Metabolic syndrome (MS) is a term used to describe a group of associated risk factors, that when combined, increase a person’s chances of contracting conditions such as heart disease, stroke, and diabetes (Kenney, Wilmore, & Costill, 2012). Said risk factors include a large waistline, high triglyceride levels, low high-density lipoproteins, high resting blood pressure, high levels of blood sugar/insulin resistance, and low-grade chronic inflammation (Kenney et al., 2012; National Heart, Blood, and Lung Institute, 2017). For the purposes of this post, the etiology of type 2 diabetes (T2D) will be explored, its relationship to insulin resistance, and nutritional interventions to help mitigate such a disease.

Usually under 30. Rapid onset. Normal or underweight. Little or no insulin. Ketosis common. Make up 15% of cases. Autoimmune plus environmental factors. Low familial factor. Treated with insulin, diet and exercise. Usually over 40. Gradual onset. 80% are overweight. Most have insulin resistance. Ketosis rare. 85% of diagnosed cases. Part of metabolic insulin resistance syndrome. Strongly hereditary. Diet & exercise, progressing to tablets, then insulin.

T2D is a common manifestation of MS, is found in approximately 80% of diabetes cases, and is largely characterized by an aberration in insulin sensitivity (Reisner & Reisner, 2017). Specifically, the pancreas operates normally by releasing insulin in response to elevated glucose levels. However, tissues become relatively insensitive to the action of insulin (helps store glucose), a condition known as insulin resistance (Reisner & Reisner, 2017). As insulin resistance progresses, insulin eventually becomes unable to control blood glucose levels, and hyperglycaemia (elevated blood glucose) ensues, also known as T2D (Reisner & Reisner, 2017).

T2D is largely hereditary (children of parents with T2D have a 70% chance of becoming diabetic). However, environmental and nutritional factors play a heavily influential role in controlling said disease. One nutritional intervention includes very low carbohydrate/ketogenic diets (VLCKDs). Paoli, Rubini, Volek, and Grimaldi (2013) suggested slowly presenting foods, which supplied energy (i.e., proteins and fats) while being relatively low in sugars. Such a process could allow blood glucose levels to slowly decrease without the need for insulin, minimizing its need and influence (Paoli et al., 2013). It has been suggested that providing lower carbohydrate foods would encourage an adaptive change in substrate utilization from glucose to ketones (beta-hydroxybutyrate, acetone, and acetoacetate) derived from the breakdown of triglycerides. Such a process is postulated to help mitigate insulin resistance and/or type 2 diabetes (Paoli et al., 2013).

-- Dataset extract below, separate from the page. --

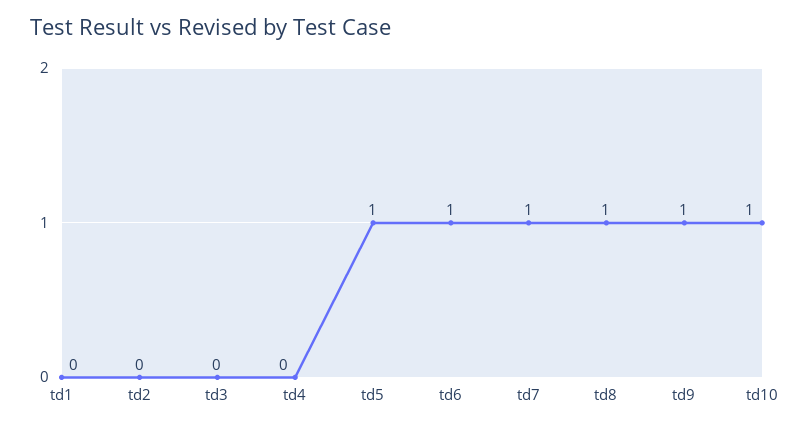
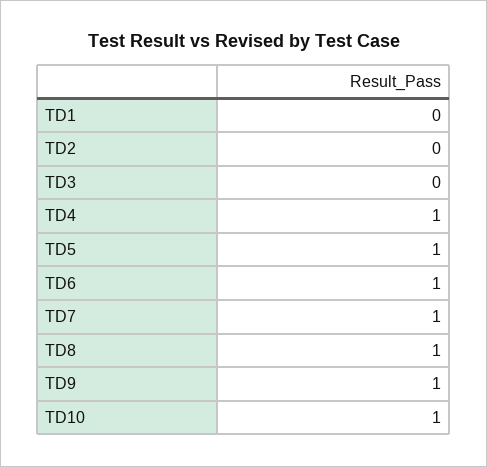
td4: 0 -> 1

Several studies outlined by Mobbs, Maistaitis, Isoda, and Poplawski (2013) noted the efficacy of VLCKDs in managing diabetes mellitus. The researchers provided even greater understanding to macronutrient ratios within such diets; Mobbs et al. (2013) compared two isocaloric VLCKDs in which one group of subjects ate higher protein and lower fats fats, while the other group of subjects consumed higher fats and lower protein. In both groups, subjects lost weight (another intervention to improve insulin resistance). However, the VLCKD group who consumed lower total protein and higher fats had even lower blood glucose levels, improved glucose tolerance, and a faster reduction in hepatic (liver) glucose output compared to the high protein/low fat VLCKD group (Mobbs et al., 2013). Such information shows the benefit of VLCKDs in general, and the potential added benefits of lower protein/higher fat low carb diets.

In conclusion, evidence suggests that T2D can be controlled through the manipulation of macronutrient ratios (carbohydrates/fat/protein), helping manage and/or mitigate symptoms and complications associated with the disease.

References

Kenney, W.L., Wilmore, J.H., & Costill, D.L. (2012). Physiology of sport and exercise (5th ed.). Champaign, IL: Human Kinetics.

Mobbs, C. V., Maistaitis, J., Isoda, F., & Poplawski, M. (2013). Treatment of diabetes and diabetic complication with a ketogenic diet. Journal of Child Neurology, 28(8), 1009-1014.

National Heart, Blood, and Lung Institute (2011). What is metabolic syndrome? Retrieved April 4, 2017, from http://www.nhlbi.nih.gov/health/health-topics/topics/ms/

Paoli, A., Rubini, A., Volek, J.S., & Grimaldi, K.A. (2013). Beyond weight loss: a review of the therapeutic uses of very low-carbohydrate (ketogenic) diets. European Journal of Clinical Nutrition, 67, 789-796.

Reisner, E. G., & Reisner, H. M. (2017). An introduction to human disease: Pathology and pathophysiology correlations (10th ed.). Burlington, MA: Jones & Bartlett Learning.